- ACTIVITY:
Skip the pictures, and retype the data below in full, exactly.

- GIVEN DATA:
Segment Open
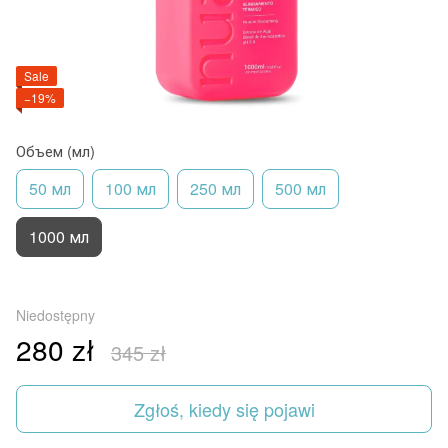
Sale
−19%
Объем (мл)
50 мл
100 мл
250 мл
500 мл
1000 мл
Niedostępny
280 zł
345 zł
Zgłoś, kiedy się pojawi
Segment Closed
- OUTPUT OF THE EXERCISE:
Sale
−19%
Объем (мл)
50 мл
100 мл
250 мл
500 мл
1000 мл
Niedostępny
280 zł
345 zł
Zgłoś, kiedy się pojawi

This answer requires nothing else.